══ Available data ══

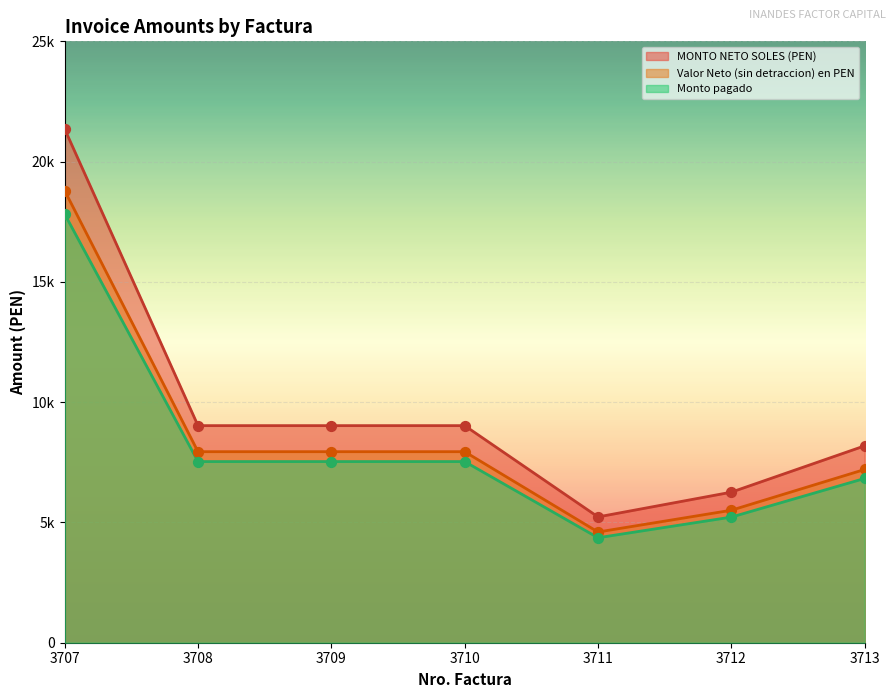

What are all the series names shown in the legend?

MONTO NETO SOLES (PEN), Valor Neto (sin detraccion) en PEN, Monto pagado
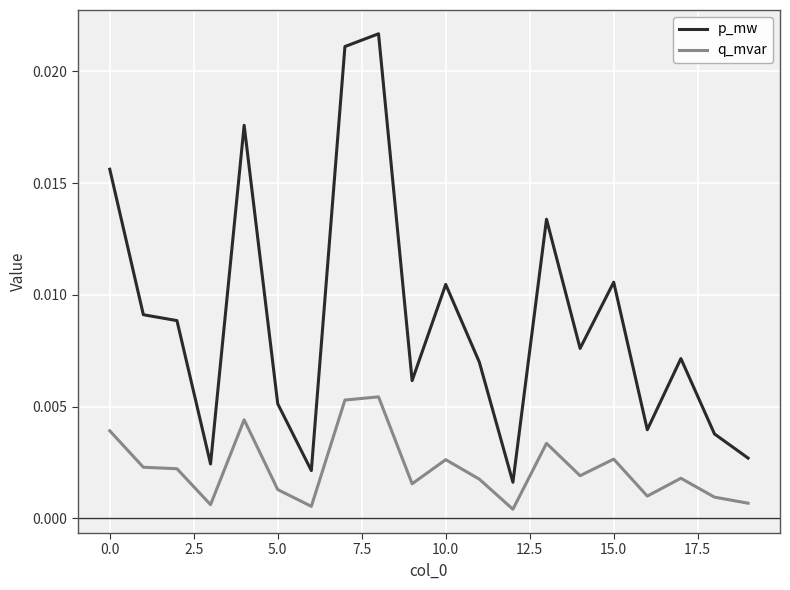

Which series has the widest spread of values?

p_mw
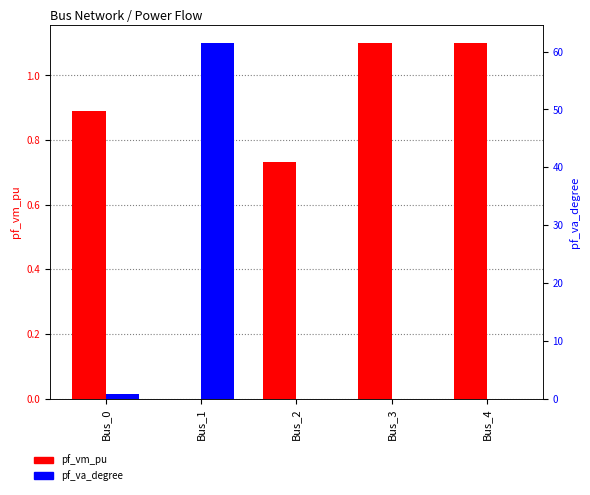

Which category has the lowest value in the pf_va_degree series?

Bus_2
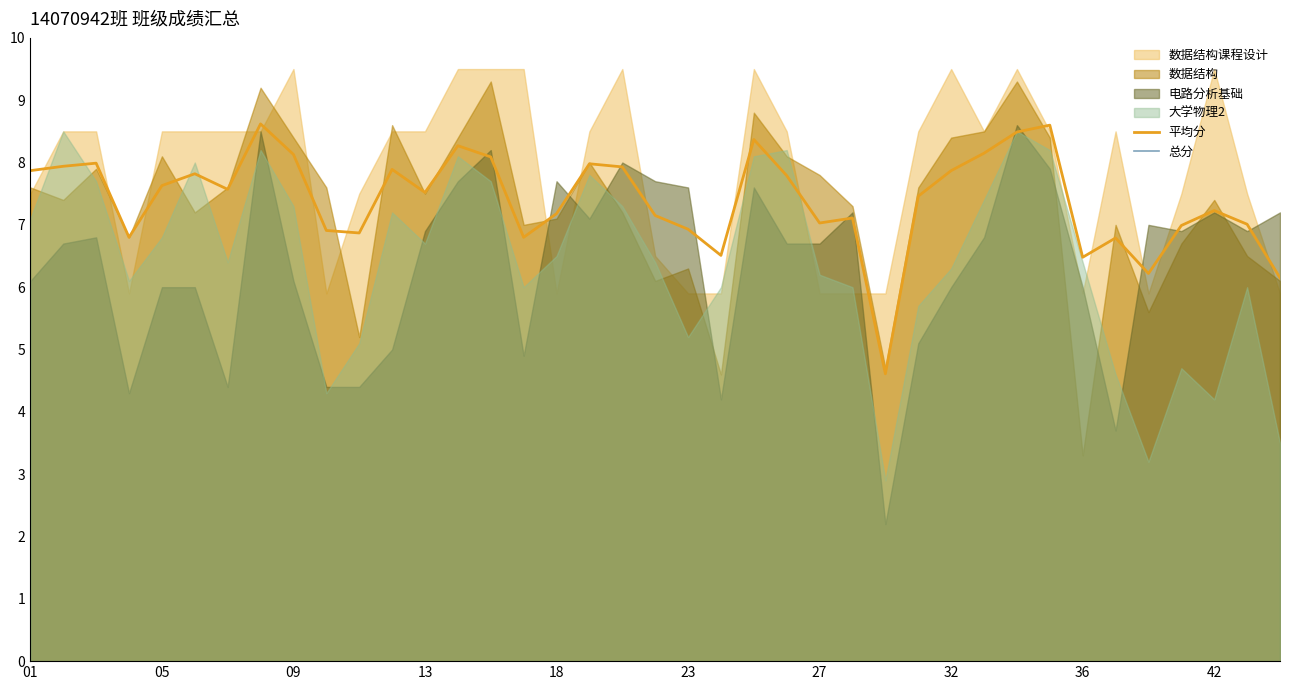

The 平均分 series shows 14.8 at 30. True or false?

False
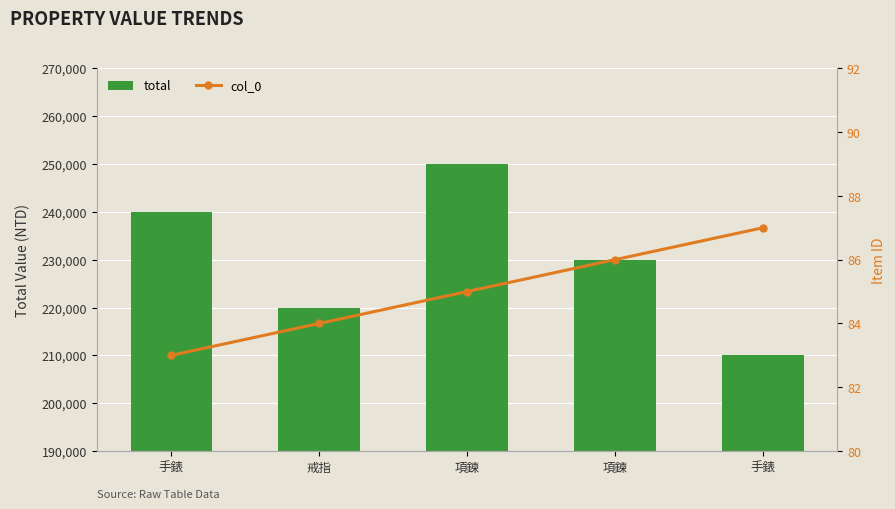

How many series are shown in this chart?

2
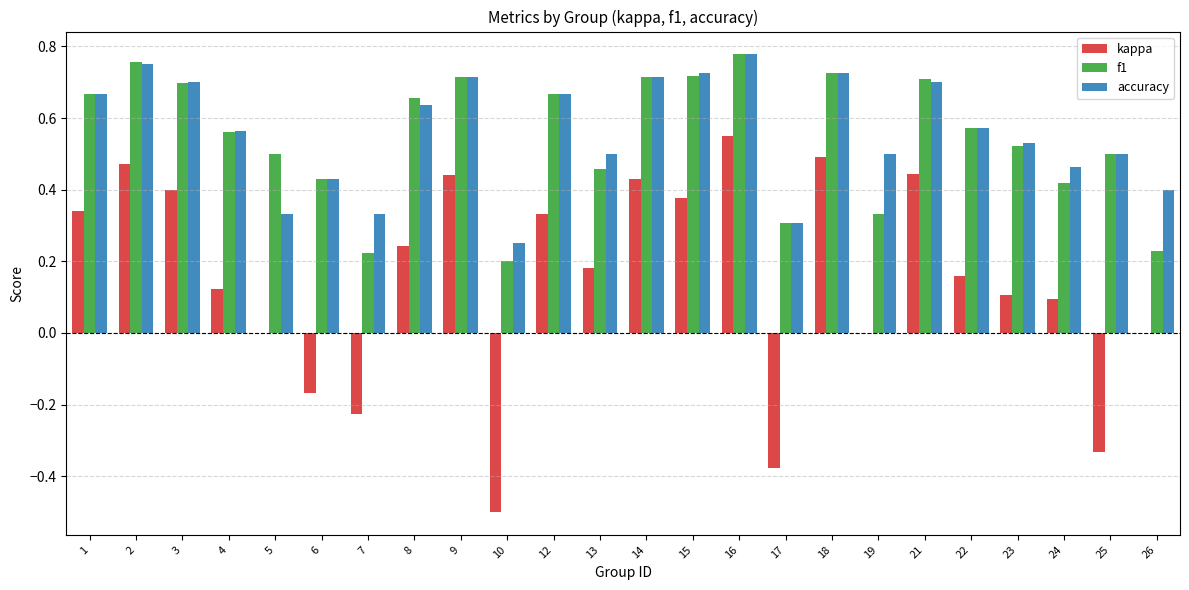

How many data points does each series have?

24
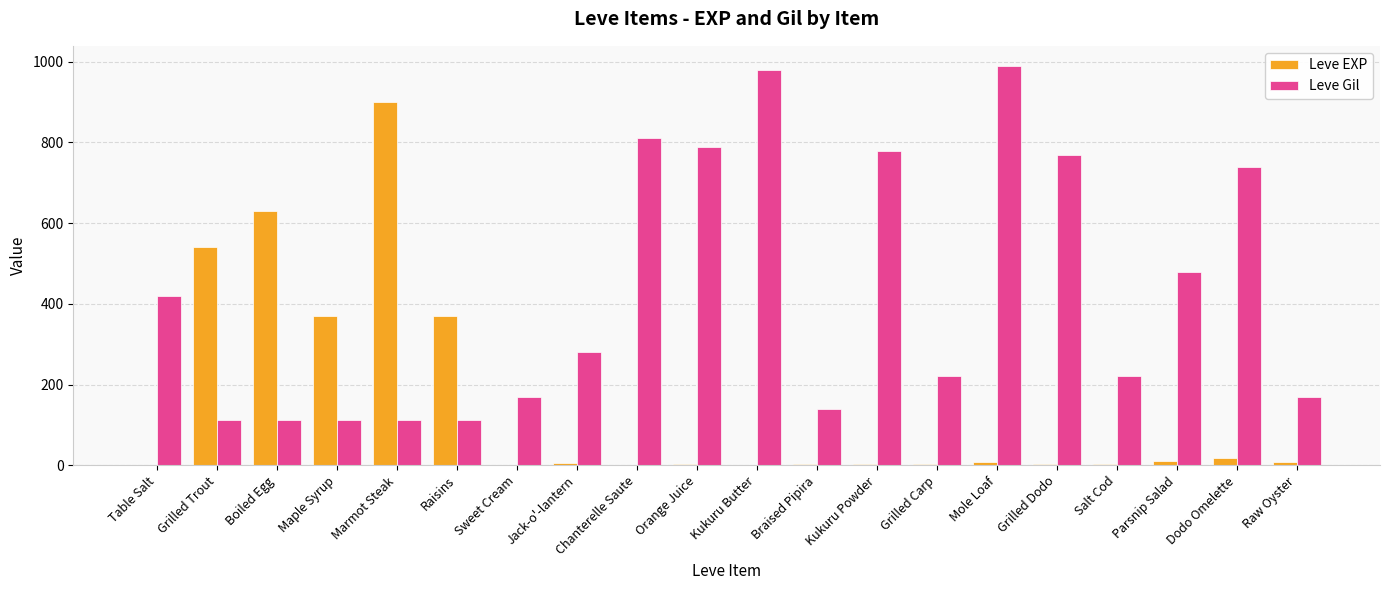

Which series changed the most between Boiled Egg and Mole Loaf?

Leve Gil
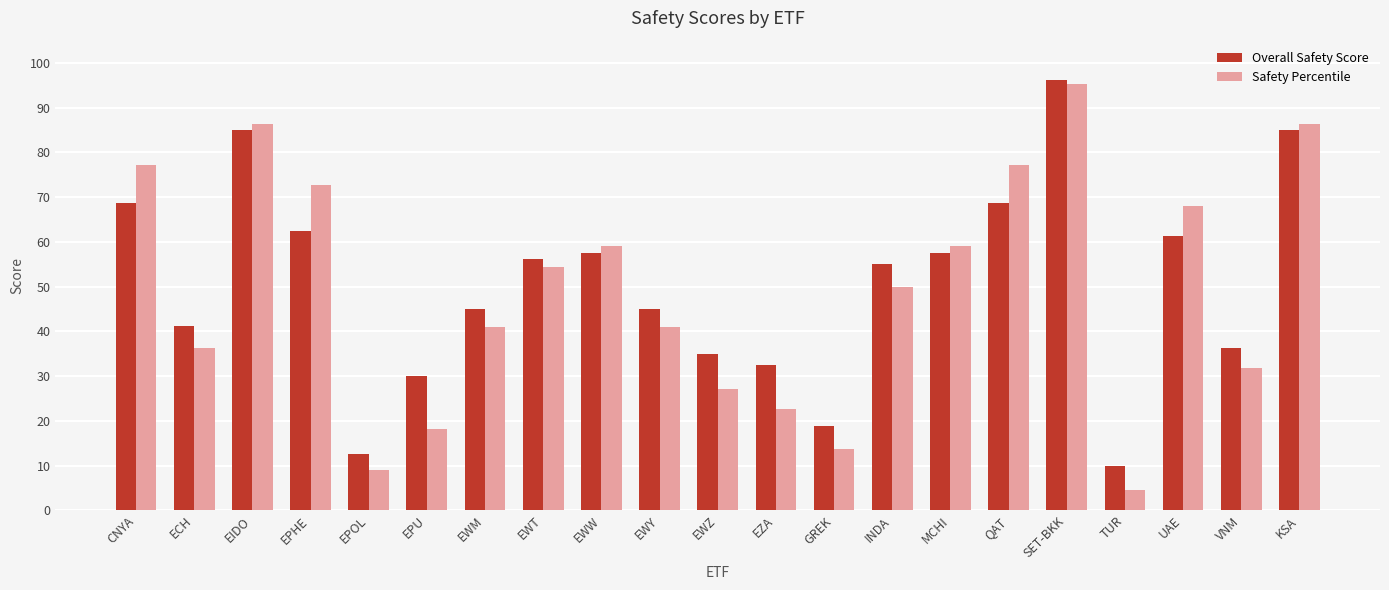

How many categories are shown in the chart?

21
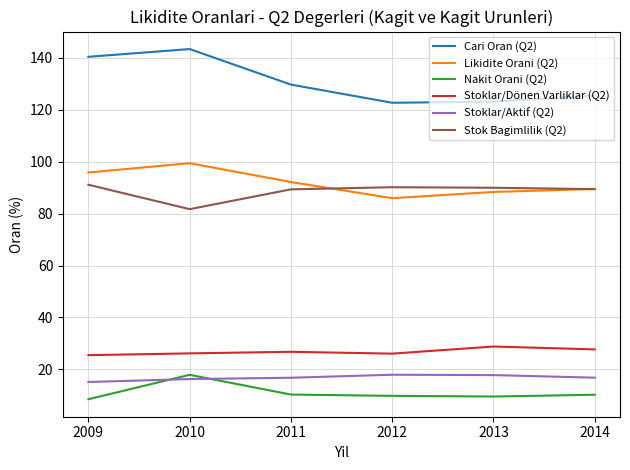

What is the maximum value shown in the chart?

143.4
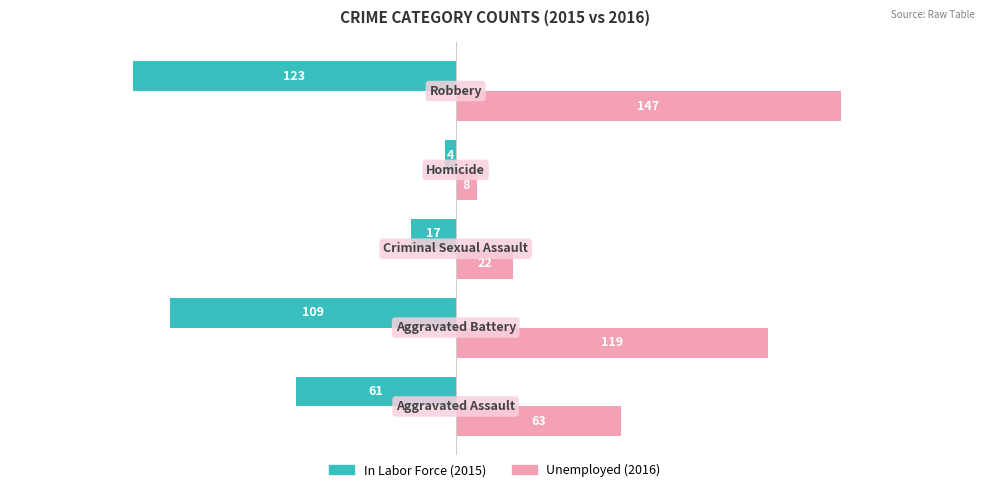

What is the greatest value displayed?

147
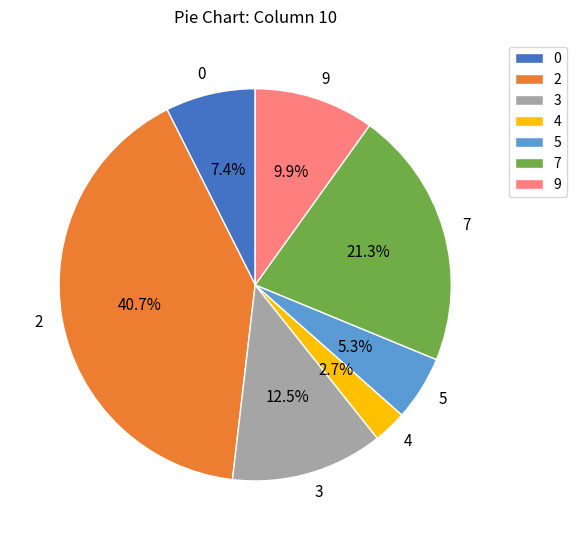

What is the smallest slice in the pie chart?

4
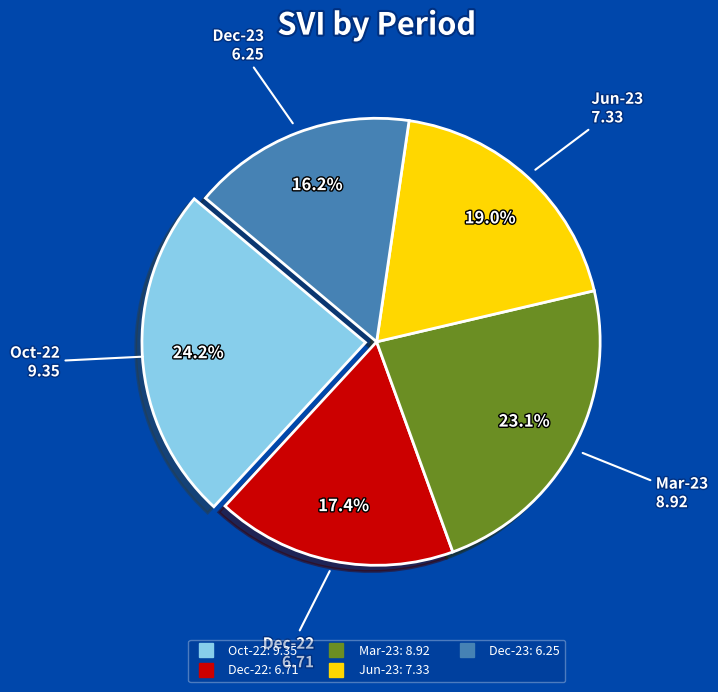

Does any single category account for the majority?

No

═══

Your goal -
Pick out each line in the rows above that contains the string "chart". Treat uppercase and lowercase letters as different.

Response -
How many series are shown in this chart?
How many categories are shown in the chart?
What is the maximum value shown in the chart?
What is the smallest slice in the pie chart?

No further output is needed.